Work request 1 » In the passage on cefiderocol and nanosilver, why does putting cefiderocol in the lower layer and nanosilver in the upper layer of a wound dressing give better antimicrobial outcomes? Answer in one to three sentences.
Work request 2 » List every porin named in the passage on cefiderocol and nanosilver.
Work request 3 » Write a continuation of the passage on cefiderocol and nanosilver, starting right after its final sentence.

Page extract »
---------------

3.4. Statistical Analysis

Because the dependent variables were not normally distributed, we applied generalized linear mixed modeling to obtain the relationship between inhibition zones and antibiotic concentrations, silver form, and its concentrations, as well as examining reference and MDR strains. We have chosen models based on the lowest Akaike’s information criterion [64] values and values of total deviance which were lower than 1.

4. Conclusions

Cefiderocol is effective against reference strains of P. aeruginosa, E. coli, and A. baumannii, showing dose-dependent inhibition. Multidrug-resistant (MDR) clinical strains of A. baumannii are resistant to both cefiderocol and various silver forms (ionic and nanoparticle). Silver nanoparticles (AgNPs) are generally more effective than ionic silver (Ag+) due to their unique physicochemical properties (small size, high surface activity, gradual ion release). The synergistic effects between cefiderocol and nanosilver are not consistent. For reference strains, the combination is less effective than cefiderocol alone, but for MDR and cefiderocol-resistant A. baumannii, the combination shows improved efficacy (mostly from 6 mm to 8 mm). High concentrations of silver can antagonize cefiderocol’s action by inhibiting bacterial surface proteins, including those involved in siderophore-mediated uptake, thus reducing cefiderocol’s effectiveness. Porins (e.g., OmpC, OmpF, OmpA) are susceptible to AgNPs, which can impair passive diffusion and nutrient transport, potentially affecting alternative entry routes for cefiderocol in resistant strains. If we want to produce wound dressings for external application, the vertical arrangement of both agents, cefiderocol and nanosilver, matters. Placing cefiderocol in direct contact with bacteria (as the lower layer) and nanosilver above (upper layer) leads to better antimicrobial outcomes. This setup allows cefiderocol to act directly on bacteria via its specific uptake mechanism, while nanosilver provides a sustained, broad-spectrum effect without interfering with cefiderocol’s transport. Optimal synergy is achieved at higher cefiderocol and lower nanosilver concentrations, especially in MDR strains (from average 14 mm at 1 mM of AgNPs to 17 mm at 0.5 mM of AgNPs for A. baumannii AB42 and from 9.3 mm at 1 mM of AgNPs to 13 mm at 0.5 mM of AgNPs for A. baumannii AB42). Our study successfully demonstrated the antimicrobial activity of cefiderocol and nanosilver compounds against Gram-negative bacteria, evidenced by the observed diameters of the inhibition zones. These initial findings provide a strong foundation for further investigation into their potential as therapeutic agents.

---------------

Dataset entries »
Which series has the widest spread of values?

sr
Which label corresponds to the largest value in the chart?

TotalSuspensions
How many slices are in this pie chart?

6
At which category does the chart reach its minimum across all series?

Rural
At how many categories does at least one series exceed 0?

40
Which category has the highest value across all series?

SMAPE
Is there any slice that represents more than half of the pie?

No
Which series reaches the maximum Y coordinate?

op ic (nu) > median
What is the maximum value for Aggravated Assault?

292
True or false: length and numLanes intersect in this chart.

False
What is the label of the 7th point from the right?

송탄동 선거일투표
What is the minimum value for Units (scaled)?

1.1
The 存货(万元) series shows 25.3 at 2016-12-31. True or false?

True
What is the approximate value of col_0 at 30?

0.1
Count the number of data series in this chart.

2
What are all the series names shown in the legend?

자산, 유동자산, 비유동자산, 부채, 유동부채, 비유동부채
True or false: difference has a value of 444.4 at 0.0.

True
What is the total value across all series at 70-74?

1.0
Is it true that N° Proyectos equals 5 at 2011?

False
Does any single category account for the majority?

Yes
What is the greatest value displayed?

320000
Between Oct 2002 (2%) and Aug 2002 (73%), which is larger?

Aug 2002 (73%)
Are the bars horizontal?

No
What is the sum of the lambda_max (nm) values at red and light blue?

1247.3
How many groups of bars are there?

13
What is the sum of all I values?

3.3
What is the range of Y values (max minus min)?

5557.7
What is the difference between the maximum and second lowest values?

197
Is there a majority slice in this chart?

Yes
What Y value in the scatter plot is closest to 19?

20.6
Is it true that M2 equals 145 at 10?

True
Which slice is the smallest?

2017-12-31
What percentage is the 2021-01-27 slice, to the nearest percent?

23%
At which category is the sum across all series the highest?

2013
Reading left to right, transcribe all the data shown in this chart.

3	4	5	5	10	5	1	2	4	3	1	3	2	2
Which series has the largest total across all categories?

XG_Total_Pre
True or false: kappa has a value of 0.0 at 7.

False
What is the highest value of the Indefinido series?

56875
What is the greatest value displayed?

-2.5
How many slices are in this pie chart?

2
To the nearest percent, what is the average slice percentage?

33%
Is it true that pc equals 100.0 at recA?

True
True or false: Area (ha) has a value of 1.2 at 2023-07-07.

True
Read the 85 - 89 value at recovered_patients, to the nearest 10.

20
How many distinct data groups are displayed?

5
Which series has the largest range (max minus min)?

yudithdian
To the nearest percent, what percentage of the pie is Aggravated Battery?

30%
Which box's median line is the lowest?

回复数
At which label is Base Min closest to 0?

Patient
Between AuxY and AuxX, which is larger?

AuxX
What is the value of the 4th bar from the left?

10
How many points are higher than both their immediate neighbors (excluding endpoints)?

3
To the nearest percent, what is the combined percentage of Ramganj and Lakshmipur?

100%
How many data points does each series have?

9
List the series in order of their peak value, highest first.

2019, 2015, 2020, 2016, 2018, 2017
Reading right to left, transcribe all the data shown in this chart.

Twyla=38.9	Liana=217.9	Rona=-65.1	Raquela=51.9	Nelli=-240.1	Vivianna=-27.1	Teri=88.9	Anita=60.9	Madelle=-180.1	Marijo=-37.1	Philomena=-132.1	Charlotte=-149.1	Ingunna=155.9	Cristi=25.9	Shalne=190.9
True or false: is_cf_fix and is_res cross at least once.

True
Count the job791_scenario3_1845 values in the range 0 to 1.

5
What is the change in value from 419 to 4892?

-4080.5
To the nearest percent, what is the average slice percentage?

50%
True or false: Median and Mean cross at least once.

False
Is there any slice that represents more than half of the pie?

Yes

---------------

Your response 1 » With cefiderocol in the lower layer, it touches the bacteria directly and can act on them through its specific uptake mechanism. Nanosilver in the upper layer gives a sustained, broad-spectrum effect without interfering with cefiderocol's transport.

Your response 2 » OmpC, OmpF, OmpA

Your response 3 »
While minimum inhibitory concentrations (MICs) were not determined in this preliminary phase, we recognize their critical importance for a comprehensive understanding of antimicrobial potency. Therefore, our future studies will focus specifically on precisely ascertaining the MIC values for these compounds. This will include detailed investigations into the synergistic effects of nanosilver when combined with established antibiotics such as cefiderocol, utilizing methods like the checkerboard synergy assay. These subsequent studies will provide crucial insights into optimal dosing strategies and potential combination therapies, paving the way for their clinical applications.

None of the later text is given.